Explanation:
Note: I'm only providing solutions for Problem 9.
9. Simplify the following by collecting like terms:
Combining like terms involve performing the required mathematical operations (using the PEMDAS rule). The terms must have the same degree (or exponents).
a) 3a + 7a
Add the coefficients of both terms.
3a + 7a = 10a
b) 4n + 3n
Add the coefficients of both terms.
4n + 3n = 7n
c) 12y - 4y
Subtract the coefficient of both terms.
12y - 4y = 8y
d) 5x + 2x + 4x
Add the coefficients of all terms.
5x + 2x + 4x = 11x
e) 6ab - 2ab - ba
The last term, "ba," can be rewritten as, "ab." Remember that with algebraic expressions such as "ab," it essentially involves multiplication of both variables within the same term. Thus, ab = a × b. The variables ab also have a numerical coefficient of 1: 1a × 1b.

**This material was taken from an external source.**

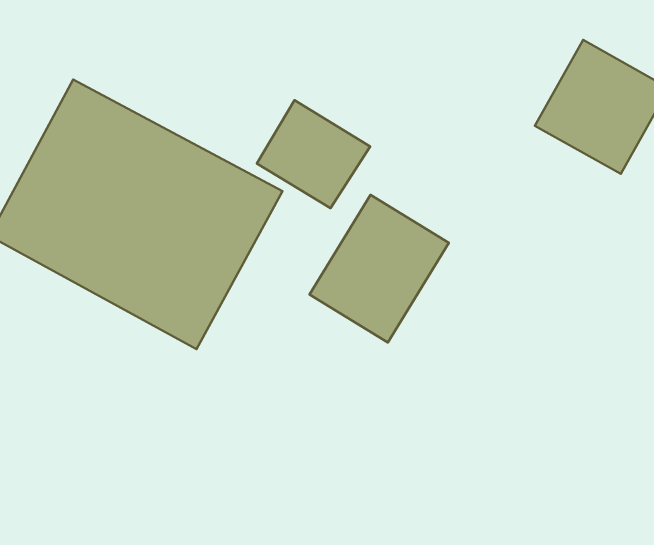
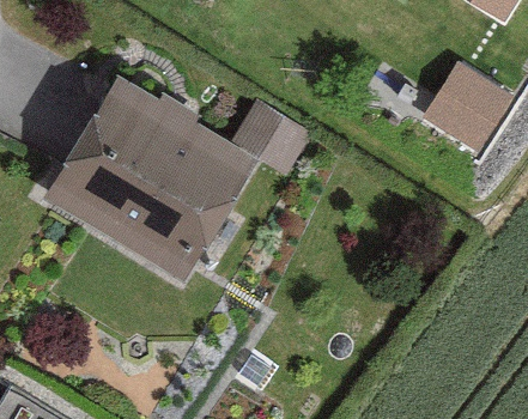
building: [310,195,449,343] -> none

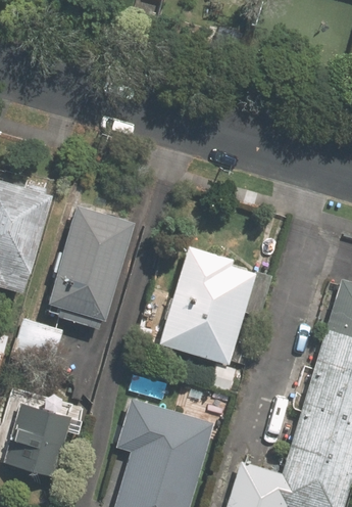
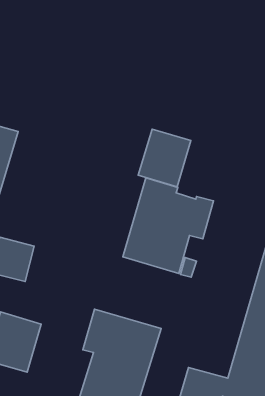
building: none -> [138,129,191,187]
building: [49,210,127,328] -> none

Now, we can perform the subtraction on all terms:
6ab - 2ab - ab = 3ab.
f) 7mn + 2mn - 2mn
Subtract 2mn from 2mn, which leaves you with 7mn:
7mn + 2mn - 2mn = 7mn
g) 4y - 3y + 8
For this algebraic expression, you could only combine the terms with the same variable and degree. Therefore, you'll have to subtract 3y from 4y, leaving the constant, 8, unaffected.
4y - 3y + 8 = y + 8
h) 7x + 5 - 4x
Similar to question g, only combine the terms with the same degree and variable, leaving the constant unaffected.
7x + 5 - 4x = 3x + 5
i) 6xy + xy + 4y
You could only combine the terms with the same set of variables and degree, which are the first two terms on this given question. You cannot combine the last term, 4y, into the other terms.
6xy + xy + 4y = 7xy + 4y
j) 5ab + 3 + 7ba
Using the same reasoning as in question e: the last term, 7ba, can be rewritten as 7ab, for which you could combine with the first term, 5ab.
5ab + 3 + 7ba = 12ab + 3
k) 2 - 5m - m
Combine the like terms, which are the second and the last term.
2 - 5m - m = 2 - 6m
l) 4 - 2x + x
Combine the like terms, which are the second and the last term.
4 - 2x + x = 4 - x